10 Resume Tips for Law School Applications
Too many applicants see their resume as an item to check off the list in preparing their law school application. Don’t be one of them! Here are top ten DO’s and DON’Ts for polishing your resume to a brilliant shine.
1. Put contact information at the top.
Make sure that your mailing address is current and that your email address is a respectable one (I’m talking to you, email@example.com).
2. Emphasize your educational achievement.
You are applying to an academic institution, so your education, including degrees, activities, honors and achievements, should be listed first (after your contact information).
3. Format clearly and consistently.
Use a template if you need to ensure consistent formatting with bullets, margins and styles.
4. Keep it under one page.
Do NOT describe every activity and job in lengthy detail. Use your bullets and write punchy, pithy but substantive descriptions. I can only think of very few instances when your resume should be any longer than one page.
As the French philosopher Pascal wrote, “I have made this [letter] longer than usual because I have not had time to make it short.” You have the time, so use it to edit.
5. Be mindful of tenses.
Describe prior experience in the past tense and current activities in the present tense. Be consistent with this and use precise dates for all schooling, work and activities.
6. Highlight goal-aligned experiences.
Emphasize the experience and activities that are germane to your stated academic and professional goals. If you want to be a legal historian, don’t bury your PhD in American History. If you are applying for a human rights scholarship, highlight your academic coursework and summer internships that demonstrate that this is a valid interest and not just a bald grab for free money.
7. Include leadership, scholarships, and honors.
Use bullets to highlight your leadership capabilities and concrete successes. List all those scholarships and honors and toot your own horn. This is the place for it.
8. Don’t be shy to list your non-prestigious work experience.
If you hashed at the school dining hall, ran a dog-walking business or waited tables to get through college, list it. Be proud of what you have done to support yourself. But you don’t need to spend a paragraph describing your waitressing (or poop-scooping) duties.

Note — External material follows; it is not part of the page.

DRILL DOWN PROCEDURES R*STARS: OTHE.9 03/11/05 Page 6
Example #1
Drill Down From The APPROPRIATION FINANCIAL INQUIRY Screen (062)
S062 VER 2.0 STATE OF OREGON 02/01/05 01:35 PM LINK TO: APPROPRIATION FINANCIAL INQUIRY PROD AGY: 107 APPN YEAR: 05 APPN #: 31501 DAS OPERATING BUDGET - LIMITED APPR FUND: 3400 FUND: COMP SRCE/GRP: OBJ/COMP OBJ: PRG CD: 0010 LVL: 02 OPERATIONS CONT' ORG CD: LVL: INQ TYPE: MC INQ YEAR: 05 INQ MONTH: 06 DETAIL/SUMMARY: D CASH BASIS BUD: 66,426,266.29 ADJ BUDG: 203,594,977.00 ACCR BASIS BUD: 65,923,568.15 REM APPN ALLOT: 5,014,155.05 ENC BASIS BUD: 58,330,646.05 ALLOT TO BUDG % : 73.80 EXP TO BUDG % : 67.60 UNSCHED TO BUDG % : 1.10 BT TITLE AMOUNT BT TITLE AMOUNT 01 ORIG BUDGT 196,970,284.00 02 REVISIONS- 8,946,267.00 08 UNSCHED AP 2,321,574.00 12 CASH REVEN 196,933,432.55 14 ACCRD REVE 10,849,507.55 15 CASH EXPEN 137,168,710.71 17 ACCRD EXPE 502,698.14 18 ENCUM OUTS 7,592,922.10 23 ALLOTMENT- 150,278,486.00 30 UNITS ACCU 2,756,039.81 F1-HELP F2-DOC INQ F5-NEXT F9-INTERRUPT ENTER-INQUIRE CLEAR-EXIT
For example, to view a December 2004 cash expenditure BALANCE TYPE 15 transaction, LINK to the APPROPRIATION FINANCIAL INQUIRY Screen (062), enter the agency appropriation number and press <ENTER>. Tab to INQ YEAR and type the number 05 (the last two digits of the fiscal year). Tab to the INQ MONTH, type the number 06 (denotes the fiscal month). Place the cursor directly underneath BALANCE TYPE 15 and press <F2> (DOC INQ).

9. Keep it current and avoid the obvious.
Don’t list anything from high school (yes, that includes your exalted graduation from the Dalton School) unless it involved the Olympics or another world championship. Seriously. And don’t include any skills that are presumed of a person of relative competence in the 21st century (MS Word, PowerPoint, Excel).
10. List your interests.
Again, so long as they are respectable. These make you human – if you love playing your harp, running half marathons and raising rescue pups, let the people know! But do it briefly as a final line on the resume.